Acting U.S. Attorney Ralph J. Marra, Jr.made the announcement.
“This was truly a massive fraud, a giant shell game by McGrath,” said Marra. “McGrath deftly and fraudulently moved these mortgage assets around and sold them while the institutional owners had no idea they no longer held the assets. The goal was to prop up his own company, which instead sunk deeper into trouble as his scheme grew larger and ultimately collapsed.“
McGrath’s guilty plea is the latest step in an investigation by the U.S. Postal Inspection Service, the IRS Criminal Investigations, the FBI and the U.S. Department of Housing and Urban Development Office of Inspector General (HUD-OIG) that became public on Jan. 27, 2009, when dozens of law enforcement agents executed a search warrant at U.S. Mortgage’s and CU National’s Pine Brook headquarters. Shortly afer the search, McGrath indicated that he would take responsibility for the scheme. In the following weeks, U.S. Mortgage and CU National commenced bankruptcy proceedings.
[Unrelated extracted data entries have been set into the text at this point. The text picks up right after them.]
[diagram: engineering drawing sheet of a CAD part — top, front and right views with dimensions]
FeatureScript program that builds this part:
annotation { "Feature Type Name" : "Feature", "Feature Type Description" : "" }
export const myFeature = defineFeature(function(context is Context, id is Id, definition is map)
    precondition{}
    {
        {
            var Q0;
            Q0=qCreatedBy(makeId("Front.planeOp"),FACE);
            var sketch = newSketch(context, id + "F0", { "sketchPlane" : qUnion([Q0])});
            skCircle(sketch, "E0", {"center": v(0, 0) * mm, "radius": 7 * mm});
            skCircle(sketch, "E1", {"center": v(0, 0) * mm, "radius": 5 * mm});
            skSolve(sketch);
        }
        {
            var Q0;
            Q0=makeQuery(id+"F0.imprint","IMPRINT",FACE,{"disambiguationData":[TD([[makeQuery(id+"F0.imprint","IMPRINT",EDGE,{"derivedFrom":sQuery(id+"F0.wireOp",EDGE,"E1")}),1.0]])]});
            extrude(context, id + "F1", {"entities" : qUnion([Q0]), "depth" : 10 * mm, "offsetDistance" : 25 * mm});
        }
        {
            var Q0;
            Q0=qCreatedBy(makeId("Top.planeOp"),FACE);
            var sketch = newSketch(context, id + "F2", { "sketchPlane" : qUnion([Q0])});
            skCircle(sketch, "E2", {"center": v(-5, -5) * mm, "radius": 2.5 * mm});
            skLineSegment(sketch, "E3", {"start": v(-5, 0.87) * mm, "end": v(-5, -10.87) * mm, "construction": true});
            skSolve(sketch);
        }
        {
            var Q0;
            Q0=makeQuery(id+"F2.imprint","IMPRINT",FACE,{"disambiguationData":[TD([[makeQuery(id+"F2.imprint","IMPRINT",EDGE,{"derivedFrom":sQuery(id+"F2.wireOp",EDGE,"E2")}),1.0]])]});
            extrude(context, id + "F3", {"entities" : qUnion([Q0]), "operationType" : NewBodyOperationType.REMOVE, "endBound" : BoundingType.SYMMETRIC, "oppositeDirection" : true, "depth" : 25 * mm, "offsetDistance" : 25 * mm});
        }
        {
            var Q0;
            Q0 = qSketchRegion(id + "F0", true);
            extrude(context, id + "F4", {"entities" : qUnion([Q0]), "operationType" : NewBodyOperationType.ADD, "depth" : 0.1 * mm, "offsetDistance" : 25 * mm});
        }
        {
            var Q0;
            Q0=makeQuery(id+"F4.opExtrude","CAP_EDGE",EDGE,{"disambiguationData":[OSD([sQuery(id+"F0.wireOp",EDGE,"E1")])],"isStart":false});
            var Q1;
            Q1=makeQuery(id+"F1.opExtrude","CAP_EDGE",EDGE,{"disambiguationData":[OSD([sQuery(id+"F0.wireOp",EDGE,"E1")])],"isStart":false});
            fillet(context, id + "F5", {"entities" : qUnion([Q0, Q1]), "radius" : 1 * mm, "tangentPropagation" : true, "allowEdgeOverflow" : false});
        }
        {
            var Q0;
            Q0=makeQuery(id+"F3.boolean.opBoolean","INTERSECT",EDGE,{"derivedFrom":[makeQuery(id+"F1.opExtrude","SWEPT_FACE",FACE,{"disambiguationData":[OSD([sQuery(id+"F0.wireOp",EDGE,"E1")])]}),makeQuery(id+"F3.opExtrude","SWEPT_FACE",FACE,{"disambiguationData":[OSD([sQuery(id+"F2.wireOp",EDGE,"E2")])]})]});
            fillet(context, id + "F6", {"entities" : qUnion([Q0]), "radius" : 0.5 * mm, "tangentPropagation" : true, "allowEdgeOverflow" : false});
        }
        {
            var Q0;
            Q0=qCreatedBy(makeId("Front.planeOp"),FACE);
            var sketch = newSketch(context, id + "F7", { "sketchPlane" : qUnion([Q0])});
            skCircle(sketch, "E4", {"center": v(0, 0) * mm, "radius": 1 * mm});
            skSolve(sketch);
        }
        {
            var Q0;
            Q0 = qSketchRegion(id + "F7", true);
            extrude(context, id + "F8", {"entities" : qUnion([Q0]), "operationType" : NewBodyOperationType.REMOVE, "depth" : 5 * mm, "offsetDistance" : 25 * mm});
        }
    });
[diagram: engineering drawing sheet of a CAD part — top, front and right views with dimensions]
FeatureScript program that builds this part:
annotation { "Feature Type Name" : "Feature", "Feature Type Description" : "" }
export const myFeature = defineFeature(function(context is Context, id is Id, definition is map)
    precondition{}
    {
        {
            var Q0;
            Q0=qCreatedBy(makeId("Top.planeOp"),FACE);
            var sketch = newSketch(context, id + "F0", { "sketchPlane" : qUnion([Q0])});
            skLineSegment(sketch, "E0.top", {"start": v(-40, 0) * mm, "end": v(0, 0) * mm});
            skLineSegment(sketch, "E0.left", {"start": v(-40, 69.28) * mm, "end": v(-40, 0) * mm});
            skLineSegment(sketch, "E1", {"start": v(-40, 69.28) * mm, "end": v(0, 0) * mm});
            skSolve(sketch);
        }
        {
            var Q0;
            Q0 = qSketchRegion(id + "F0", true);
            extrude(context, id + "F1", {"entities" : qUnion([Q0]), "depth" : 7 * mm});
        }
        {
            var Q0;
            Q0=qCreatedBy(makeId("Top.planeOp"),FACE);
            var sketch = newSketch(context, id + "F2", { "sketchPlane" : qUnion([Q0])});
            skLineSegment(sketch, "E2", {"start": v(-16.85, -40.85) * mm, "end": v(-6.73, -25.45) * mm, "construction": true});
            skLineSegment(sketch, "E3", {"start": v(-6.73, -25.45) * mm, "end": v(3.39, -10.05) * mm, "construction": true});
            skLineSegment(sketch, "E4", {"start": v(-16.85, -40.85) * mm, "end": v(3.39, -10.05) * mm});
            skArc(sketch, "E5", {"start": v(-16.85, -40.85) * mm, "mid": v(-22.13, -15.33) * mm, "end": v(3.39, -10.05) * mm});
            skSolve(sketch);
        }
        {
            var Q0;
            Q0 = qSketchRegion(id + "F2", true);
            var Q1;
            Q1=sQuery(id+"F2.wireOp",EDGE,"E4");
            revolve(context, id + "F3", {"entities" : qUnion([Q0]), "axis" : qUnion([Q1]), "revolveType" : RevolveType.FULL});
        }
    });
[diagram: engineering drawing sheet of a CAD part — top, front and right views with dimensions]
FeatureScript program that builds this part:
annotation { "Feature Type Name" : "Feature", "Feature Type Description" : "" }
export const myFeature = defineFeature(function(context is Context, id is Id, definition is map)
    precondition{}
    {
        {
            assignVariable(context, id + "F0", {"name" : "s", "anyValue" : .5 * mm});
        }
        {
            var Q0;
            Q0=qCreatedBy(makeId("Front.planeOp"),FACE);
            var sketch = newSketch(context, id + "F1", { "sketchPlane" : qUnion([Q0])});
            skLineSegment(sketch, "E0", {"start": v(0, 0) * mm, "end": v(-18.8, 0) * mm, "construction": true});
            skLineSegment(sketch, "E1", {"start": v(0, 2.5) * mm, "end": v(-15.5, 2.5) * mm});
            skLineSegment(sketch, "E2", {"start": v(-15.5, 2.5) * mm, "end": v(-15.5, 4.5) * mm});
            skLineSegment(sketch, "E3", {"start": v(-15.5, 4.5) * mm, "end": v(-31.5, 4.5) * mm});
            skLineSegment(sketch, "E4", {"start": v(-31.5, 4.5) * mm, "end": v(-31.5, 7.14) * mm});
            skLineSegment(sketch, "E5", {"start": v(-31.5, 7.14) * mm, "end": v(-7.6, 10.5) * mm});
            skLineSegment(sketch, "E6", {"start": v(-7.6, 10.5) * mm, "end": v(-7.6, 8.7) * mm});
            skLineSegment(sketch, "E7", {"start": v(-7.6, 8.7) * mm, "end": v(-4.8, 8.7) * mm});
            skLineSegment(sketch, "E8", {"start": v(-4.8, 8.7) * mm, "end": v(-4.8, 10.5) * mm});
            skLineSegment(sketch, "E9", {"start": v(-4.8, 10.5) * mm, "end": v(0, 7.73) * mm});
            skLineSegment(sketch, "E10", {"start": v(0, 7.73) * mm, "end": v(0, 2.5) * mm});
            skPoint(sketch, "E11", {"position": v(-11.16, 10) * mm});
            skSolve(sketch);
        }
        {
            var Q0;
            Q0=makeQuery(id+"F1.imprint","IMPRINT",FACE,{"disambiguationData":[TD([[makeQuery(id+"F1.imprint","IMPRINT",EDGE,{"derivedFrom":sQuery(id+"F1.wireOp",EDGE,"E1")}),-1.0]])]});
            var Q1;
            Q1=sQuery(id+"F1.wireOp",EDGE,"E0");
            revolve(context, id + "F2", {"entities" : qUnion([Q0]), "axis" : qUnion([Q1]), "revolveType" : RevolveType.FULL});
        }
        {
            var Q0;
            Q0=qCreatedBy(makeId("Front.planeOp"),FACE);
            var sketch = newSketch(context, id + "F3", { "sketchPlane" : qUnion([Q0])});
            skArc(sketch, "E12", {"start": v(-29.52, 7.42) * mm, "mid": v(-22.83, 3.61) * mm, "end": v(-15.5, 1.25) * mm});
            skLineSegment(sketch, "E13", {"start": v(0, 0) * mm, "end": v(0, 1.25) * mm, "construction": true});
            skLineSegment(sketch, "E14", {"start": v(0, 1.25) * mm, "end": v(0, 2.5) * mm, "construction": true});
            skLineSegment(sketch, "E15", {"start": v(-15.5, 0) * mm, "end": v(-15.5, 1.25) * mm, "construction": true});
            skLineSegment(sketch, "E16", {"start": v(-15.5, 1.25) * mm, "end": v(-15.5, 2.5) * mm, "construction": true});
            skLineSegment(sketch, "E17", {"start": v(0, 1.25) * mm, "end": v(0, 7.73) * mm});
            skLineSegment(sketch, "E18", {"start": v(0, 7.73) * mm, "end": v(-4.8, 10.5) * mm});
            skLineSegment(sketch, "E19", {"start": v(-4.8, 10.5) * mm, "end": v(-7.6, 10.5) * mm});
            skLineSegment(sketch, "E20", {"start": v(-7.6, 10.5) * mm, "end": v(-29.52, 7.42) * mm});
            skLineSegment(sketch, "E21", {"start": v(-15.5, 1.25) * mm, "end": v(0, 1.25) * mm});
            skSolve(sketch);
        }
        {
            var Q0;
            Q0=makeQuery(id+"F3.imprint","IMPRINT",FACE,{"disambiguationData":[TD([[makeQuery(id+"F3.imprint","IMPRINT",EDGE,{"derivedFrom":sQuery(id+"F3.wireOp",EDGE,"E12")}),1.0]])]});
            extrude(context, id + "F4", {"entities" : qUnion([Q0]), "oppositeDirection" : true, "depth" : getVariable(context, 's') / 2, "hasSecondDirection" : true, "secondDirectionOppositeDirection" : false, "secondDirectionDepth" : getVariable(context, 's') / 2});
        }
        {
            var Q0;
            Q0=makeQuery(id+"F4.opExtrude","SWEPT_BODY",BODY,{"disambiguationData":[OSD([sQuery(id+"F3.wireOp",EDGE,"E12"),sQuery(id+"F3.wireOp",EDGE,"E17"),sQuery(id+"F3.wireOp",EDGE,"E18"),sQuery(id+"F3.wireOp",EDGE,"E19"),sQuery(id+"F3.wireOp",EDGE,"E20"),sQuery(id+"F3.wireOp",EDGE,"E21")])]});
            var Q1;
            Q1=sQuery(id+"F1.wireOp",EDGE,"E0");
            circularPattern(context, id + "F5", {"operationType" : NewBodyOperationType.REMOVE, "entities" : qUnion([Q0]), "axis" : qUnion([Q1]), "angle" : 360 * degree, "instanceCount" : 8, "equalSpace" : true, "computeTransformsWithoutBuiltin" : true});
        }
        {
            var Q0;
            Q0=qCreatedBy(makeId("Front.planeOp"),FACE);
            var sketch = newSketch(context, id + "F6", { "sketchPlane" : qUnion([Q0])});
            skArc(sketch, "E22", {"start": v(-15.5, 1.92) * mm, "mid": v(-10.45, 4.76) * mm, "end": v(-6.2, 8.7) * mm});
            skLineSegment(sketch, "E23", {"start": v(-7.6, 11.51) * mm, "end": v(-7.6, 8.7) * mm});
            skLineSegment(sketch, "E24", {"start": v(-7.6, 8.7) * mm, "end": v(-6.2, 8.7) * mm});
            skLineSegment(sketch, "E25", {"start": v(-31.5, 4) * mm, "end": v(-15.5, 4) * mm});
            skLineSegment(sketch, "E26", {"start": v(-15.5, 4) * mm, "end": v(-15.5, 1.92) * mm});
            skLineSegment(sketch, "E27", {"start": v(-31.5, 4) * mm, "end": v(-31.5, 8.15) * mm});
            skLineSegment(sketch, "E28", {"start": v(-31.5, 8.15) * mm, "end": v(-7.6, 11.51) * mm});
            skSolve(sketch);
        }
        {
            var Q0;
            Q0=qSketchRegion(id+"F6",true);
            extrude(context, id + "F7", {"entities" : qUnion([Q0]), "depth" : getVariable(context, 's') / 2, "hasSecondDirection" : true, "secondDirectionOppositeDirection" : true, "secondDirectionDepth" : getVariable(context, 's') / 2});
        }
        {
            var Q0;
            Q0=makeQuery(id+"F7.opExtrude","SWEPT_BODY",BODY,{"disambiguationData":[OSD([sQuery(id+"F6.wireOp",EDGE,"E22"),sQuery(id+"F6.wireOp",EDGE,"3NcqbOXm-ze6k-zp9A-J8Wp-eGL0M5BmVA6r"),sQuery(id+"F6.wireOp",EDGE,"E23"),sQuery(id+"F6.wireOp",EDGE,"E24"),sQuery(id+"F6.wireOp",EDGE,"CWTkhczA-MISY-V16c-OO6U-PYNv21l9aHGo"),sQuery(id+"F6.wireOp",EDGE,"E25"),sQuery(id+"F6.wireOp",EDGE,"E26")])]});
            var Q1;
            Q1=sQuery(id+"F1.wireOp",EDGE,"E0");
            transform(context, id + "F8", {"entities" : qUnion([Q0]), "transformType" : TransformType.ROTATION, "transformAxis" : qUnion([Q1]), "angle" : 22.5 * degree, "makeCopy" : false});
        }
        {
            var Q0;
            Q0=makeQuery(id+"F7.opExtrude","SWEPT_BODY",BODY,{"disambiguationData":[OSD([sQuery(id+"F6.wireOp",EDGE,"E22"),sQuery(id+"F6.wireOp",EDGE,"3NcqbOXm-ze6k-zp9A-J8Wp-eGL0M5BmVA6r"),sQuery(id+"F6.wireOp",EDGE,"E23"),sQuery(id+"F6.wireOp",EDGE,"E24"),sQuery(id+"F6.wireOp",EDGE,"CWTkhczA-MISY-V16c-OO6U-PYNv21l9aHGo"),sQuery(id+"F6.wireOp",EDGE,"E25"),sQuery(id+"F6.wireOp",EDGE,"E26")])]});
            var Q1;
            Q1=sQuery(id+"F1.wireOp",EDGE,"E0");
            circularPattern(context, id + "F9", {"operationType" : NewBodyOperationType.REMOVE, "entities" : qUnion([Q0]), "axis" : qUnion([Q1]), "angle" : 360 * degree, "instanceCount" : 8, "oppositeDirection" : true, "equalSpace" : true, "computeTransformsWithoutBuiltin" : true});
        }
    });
Marra credited Postal Inspectors of the U.S. Postal Inspection Service, under the direction of Postal Inspector in Charge David L. Collins; Special Agents of the IRS Criminal Investigation Division, under the direction of Special Agent in Charge William P. Offord; Special Agents of the FBI, under the direction of Special Agent in Charge Weysan Dun; and Special Agents of the HUD-OIGl, under the direction of Special Agent in Charge Rene Febles, for their vigorous investigation leading to this guilty plea. Marra also thanked the United States Postal Service Office of Inspector General for assisting the investigation.
The government is represented by Assistant U.S. Attorney Mark E. Coyne of the U.S. Attorney’s Commercial Crimes Unit.